Toyota Suggests You Buy A Lexus For Yourself

Toyota's tying one on again. The company's Lexus unit is launching its yearly red-ribbon campaign, its year-end clearance push to make way for '08 models.

The eight-year-old campaign proffers the idea of a Lexus as a gift, complete with a big red bow. The company says the new effort keeps with the gifting campaign, but with a twist. In one of the new spots, the person getting the Lexus is the person giving it.

Lexus says that almost 10% of Lexus vehicles sold during the holidays are purchased as gifts, and that Lexus dealers extend the creative element of the ads with enormous red bows for people who buy the cars as presents.

The effort launches this week with three TV ads, two print ads and three radio spots. One of the ads shows a thirty-something man opening odd gifts like a reindeer made of Christmas tree bulbs and the ever-useful cuckoo clock. The voiceover states: "If you didn't get everything you wanted this holiday season, just remember, there's no law that says you can't get yourself a little something." The spot then cuts to the man getting into a new IS, adorned with a big red bow.

Another spot shows Lexus' three SUVs--the LX, GX and RX--performing a "dance" in the snow to the song "Baby It's Cold Outside." The voiceover encourages shoppers to come in from the cold for the December sales event.

Print ads have headlines like "Bet nobody re-gifts these" and "New Year's Resolution," which has a handwritten note with resolutions like "eat better" "learn to skydive" and "treat myself to something nice."

The TV spots will run on network television, cable news, entertainment and sports channels.

Toyota's not alone. Others are trying to goose the market, which is softer because of high fuel prices and the mortgage crisis. Dan Gorrell, president of the Gorrell Group, a Tustin, Calif.-based consultancy, says that fourth-quarter sales are being squeezed by gasoline costs.

"That's the biggest influence," he says. "Consumers are shifting to smaller, more fuel-efficient vehicles because they have not seen gasoline shift back to historically low levels. And I think the fact that the industry is not going to fleet sales as much as they did is impinging on sales."

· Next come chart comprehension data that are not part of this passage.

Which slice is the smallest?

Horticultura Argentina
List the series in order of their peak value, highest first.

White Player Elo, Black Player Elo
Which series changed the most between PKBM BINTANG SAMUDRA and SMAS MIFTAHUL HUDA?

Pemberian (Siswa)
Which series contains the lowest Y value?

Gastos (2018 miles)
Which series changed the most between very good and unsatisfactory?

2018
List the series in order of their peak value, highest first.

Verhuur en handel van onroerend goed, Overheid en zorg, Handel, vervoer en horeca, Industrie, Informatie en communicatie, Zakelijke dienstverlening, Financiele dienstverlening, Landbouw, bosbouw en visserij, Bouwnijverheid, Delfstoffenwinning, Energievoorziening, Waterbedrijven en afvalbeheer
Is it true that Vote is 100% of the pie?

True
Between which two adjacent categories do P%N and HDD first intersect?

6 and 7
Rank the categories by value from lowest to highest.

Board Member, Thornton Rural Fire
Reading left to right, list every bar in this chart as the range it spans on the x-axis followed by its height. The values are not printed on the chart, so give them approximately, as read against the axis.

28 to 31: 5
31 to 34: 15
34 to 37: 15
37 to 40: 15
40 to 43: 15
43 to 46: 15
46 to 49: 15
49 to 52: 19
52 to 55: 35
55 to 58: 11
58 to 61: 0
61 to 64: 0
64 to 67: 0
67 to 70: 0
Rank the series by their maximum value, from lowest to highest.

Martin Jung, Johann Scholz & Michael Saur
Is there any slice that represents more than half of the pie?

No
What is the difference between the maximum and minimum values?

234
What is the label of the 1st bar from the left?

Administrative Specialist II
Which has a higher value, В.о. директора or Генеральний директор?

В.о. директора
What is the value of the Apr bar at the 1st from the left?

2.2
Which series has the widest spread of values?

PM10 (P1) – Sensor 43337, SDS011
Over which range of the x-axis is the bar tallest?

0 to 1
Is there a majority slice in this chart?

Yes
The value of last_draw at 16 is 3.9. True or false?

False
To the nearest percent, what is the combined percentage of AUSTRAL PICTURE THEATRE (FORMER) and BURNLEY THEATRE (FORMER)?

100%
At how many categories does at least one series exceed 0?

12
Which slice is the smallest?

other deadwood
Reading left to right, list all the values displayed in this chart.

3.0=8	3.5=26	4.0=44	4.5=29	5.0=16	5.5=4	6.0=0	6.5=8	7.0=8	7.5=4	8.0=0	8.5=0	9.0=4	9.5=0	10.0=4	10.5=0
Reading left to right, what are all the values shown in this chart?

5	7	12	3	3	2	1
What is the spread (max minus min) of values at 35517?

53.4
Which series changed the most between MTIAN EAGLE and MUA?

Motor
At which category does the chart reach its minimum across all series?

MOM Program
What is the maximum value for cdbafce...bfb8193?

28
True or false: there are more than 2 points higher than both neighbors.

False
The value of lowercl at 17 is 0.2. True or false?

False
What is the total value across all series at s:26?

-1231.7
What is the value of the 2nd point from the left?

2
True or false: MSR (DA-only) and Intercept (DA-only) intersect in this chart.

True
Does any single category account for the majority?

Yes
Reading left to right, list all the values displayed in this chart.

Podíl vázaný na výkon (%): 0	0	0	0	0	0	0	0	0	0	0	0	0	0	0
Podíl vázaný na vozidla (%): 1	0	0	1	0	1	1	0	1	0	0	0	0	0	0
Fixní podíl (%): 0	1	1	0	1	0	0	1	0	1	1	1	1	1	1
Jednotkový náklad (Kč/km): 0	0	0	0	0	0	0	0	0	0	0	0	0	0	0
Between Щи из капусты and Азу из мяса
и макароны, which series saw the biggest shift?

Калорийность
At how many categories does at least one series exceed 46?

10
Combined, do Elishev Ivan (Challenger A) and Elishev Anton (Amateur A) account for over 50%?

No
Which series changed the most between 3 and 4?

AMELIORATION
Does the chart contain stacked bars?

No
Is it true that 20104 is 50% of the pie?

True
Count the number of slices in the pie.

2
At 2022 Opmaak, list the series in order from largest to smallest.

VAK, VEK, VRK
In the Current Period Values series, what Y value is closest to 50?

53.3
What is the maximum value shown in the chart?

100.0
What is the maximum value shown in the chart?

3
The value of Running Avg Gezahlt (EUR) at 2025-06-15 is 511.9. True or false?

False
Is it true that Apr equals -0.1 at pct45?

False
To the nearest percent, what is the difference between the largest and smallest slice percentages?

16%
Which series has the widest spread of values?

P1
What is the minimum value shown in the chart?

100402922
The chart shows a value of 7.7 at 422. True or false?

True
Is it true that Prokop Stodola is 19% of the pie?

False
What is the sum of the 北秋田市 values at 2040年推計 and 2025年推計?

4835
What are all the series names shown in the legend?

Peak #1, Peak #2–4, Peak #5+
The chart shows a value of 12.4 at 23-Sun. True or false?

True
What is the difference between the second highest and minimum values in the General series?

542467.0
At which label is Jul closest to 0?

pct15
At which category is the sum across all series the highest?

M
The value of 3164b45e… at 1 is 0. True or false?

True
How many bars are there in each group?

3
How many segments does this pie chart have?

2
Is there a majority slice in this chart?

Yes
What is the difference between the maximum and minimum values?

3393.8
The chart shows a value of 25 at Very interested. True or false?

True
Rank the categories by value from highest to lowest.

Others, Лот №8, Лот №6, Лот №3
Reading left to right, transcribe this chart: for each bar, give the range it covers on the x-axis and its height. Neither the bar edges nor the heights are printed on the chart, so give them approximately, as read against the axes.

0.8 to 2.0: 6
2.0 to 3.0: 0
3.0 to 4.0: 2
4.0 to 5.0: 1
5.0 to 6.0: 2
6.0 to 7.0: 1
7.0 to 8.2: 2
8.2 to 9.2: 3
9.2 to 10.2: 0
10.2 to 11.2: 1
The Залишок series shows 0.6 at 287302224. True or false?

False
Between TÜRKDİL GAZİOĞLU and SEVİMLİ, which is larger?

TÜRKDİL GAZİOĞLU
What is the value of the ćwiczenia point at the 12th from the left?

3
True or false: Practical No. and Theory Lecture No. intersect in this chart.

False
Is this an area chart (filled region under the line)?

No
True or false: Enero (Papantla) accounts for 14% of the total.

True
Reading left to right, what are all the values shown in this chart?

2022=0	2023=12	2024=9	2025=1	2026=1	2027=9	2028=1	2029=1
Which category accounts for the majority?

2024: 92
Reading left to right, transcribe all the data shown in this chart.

General Motors is running its yearly Red Tag Event, which it first launched as an incentive program in 2005. The program dangles discounts on some 2008 vehicles, and 0% financing for 60 months on many 2007 vehicles under the Chevrolet, Buick, GMC, Pontiac and Saturn banners.

Ford, Chrysler, and Lexus sibling Toyota are among other brands offering year-end deals.

Still, Gorrell says Lexus' situation is different. "Luxury brands don't feel the pinch as much, and they do typically run incentives and programs to capitalize on the fact that people buy such vehicles at year-end for spouses, for instance, but also for accounting reasons; a lot of luxury cars are business expenses."